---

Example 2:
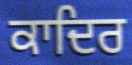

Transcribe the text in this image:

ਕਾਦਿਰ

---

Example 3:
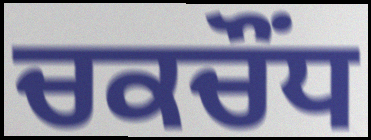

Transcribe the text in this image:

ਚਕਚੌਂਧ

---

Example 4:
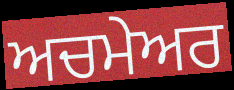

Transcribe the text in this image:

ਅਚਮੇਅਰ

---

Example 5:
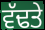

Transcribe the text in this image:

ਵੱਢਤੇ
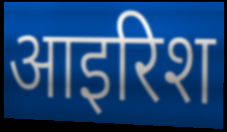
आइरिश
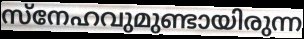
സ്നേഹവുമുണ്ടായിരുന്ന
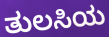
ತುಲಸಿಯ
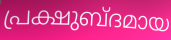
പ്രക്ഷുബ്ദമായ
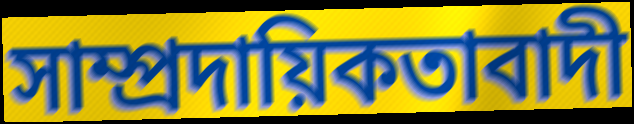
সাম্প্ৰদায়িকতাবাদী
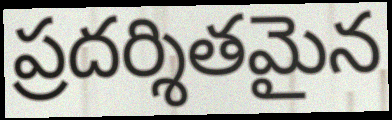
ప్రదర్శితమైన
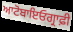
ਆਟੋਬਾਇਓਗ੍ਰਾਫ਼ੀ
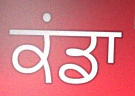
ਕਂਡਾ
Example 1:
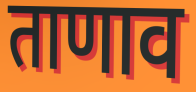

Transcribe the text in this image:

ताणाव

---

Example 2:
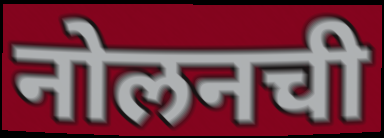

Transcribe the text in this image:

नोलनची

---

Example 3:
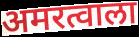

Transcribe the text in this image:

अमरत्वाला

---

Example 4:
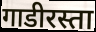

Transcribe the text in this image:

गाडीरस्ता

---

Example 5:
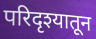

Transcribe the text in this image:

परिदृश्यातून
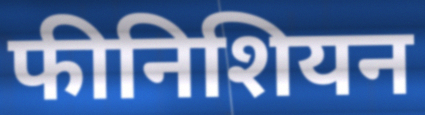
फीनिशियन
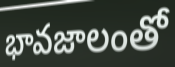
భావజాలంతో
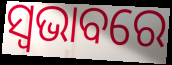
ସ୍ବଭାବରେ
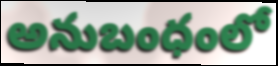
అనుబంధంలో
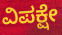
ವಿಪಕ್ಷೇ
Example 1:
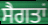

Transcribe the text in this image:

------------------------------------------------------------------------

Once more, please print all the lines above exactly, without their pictures.

---

Example 2:

Transcribe the text in this image:

ਕਾਦਿਰ

---

Example 3:

Transcribe the text in this image:

ਚਕਚੌਂਧ

---

Example 4:

Transcribe the text in this image:

ਅਚਮੇਅਰ

---

Example 5:

Transcribe the text in this image:

ਵੱਢਤੇ
आइरिश
സ്നേഹവുമുണ്ടായിരുന്ന
ತುಲಸಿಯ
പ്രക്ഷുബ്ദമായ
সাম্প্ৰদায়িকতাবাদী
ప్రదర్శితమైన
ਆਟੋਬਾਇਓਗ੍ਰਾਫ਼ੀ
ਕਂਡਾ
Example 1:

Transcribe the text in this image:

ताणाव

---

Example 2:

Transcribe the text in this image:

नोलनची

---

Example 3:

Transcribe the text in this image:

अमरत्वाला

---

Example 4:

Transcribe the text in this image:

गाडीरस्ता

---

Example 5:

Transcribe the text in this image:

परिदृश्यातून
फीनिशियन
భావజాలంతో
ସ୍ବଭାବରେ
అనుబంధంలో
ವಿಪಕ್ಷೇ
Example 1:

Transcribe the text in this image:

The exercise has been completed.